For the study, the subjects tested their blood sugar employing a variety of amounts of pressure to obtain the blood. (Many guidelines specify not to squeeze the finger to get blood as it may change the blood sugar levels. Typically, the readings are lower when people put pressure on the finger.)

"Ideally, your hands are clean and dry, you prick your finger, and you measure with a blood glucose meter," says Ronald Tamler, MD, Ph.D, of Mount Sinai Medical Center in New York City. "But you may not always be able to wash your hands. The researchers found that clean hands are still key, but a second drop is a good idea if there is no way to clean your hands."

Another alternative to handwashing is to use a hand sanitizer, but some alcohols may interfere with the test strips.

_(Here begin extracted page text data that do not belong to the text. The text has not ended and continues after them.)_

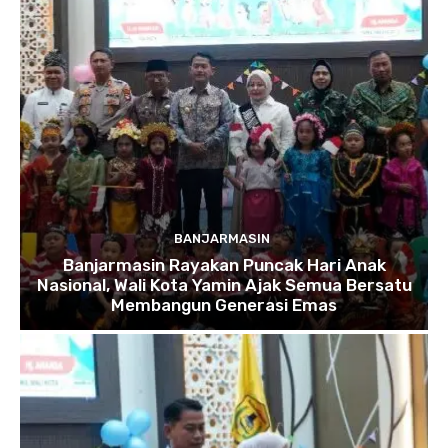
BANJARMASIN
Banjarmasin Rayakan Puncak Hari Anak
Nasional, Wali Kota Yamin Ajak Semua Bersatu
Membangun Generasi Emas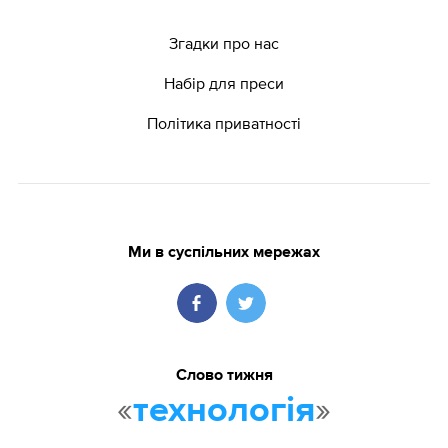
Згадки про нас
Набір для преси
Політика приватності
Ми в суспільних мережах
Слово тижня
«
»
технологія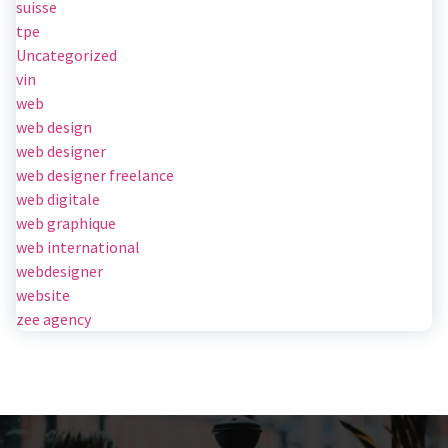
suisse
tpe
Uncategorized
vin
web
web design
web designer
web designer freelance
web digitale
web graphique
web international
webdesigner
website
zee agency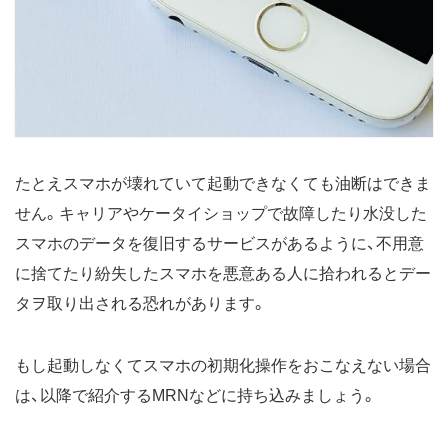
たとえスマホが壊れていて起動できなくても油断はできま
せん。キャリアやケータイショップで故障したり水没した
スマホのデータを復旧するサービスがあるように、不用意
に捨てたり紛失したスマホを悪意ある人に拾われるとデー
タヲ取り出される恐れがあります。
もし起動しなくてスマホの初期化操作をおこなえない場合
は、以降で紹介するMRNなどに持ち込みましょう。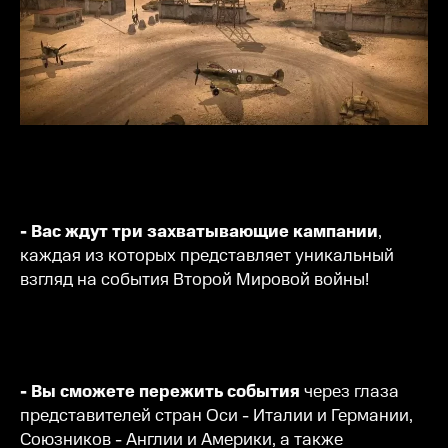
- Вас ждут три захватывающие кампании
,
каждая из которых представляет уникальный
взгляд на события Второй Мировой войны!
- Вы сможете пережить события
через глаза
представителей стран Оси - Италии и Германии,
Союзников - Англии и Америки, а также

So is the using the "second drop" as good as handwashing?

When the researchers examined their test results, they found that compared with tests of clean hands:

  • Some 11 percent of the people in the study had test results that were at least 10 percent inaccurate when they went with the first drop after not washing their hands.
  • Some 4 percent of participants who hadn't washed their hands and who used the second drop of blood had test results that were at least 10 percent off.  

Not washing the hands isn't the only practice that can give inaccurate blood glucose readings. Handling sugary foods before testing (and not washing the hands) is another.

Tamler learned firsthand of how sugary hands can skew a blood sugar reading. One of his patients was a mom who was in good control and whose blood sugars began to be out of whack. When he looked into the matter, he found that she had been baking each week with her kids, handling starches and sugars. Her blood sugar was always very high after coming into contact with the baking ingredients even though she hadn't actually eaten the baked goods.

"Her blood glucose levels miraculously normalized after meticulous hand-washing," Tamler wrote in an article. "I guess this give a new meaning to saying to a patient, "You have a touch of sugar!"

Hortensius, Johanna, and others. "Self Monitoring of Blood Glucose: The use of the first or the second drop of blood."  March 2011. Diabetes Care.

Tamler, Ronald, MD, Ph.D. "A Touch of Sugar." 1 July 2009. Endocrine Today.

" 'Second drop' sometimes OK for blood sugar testing." 8 March 2011. Reuters Health.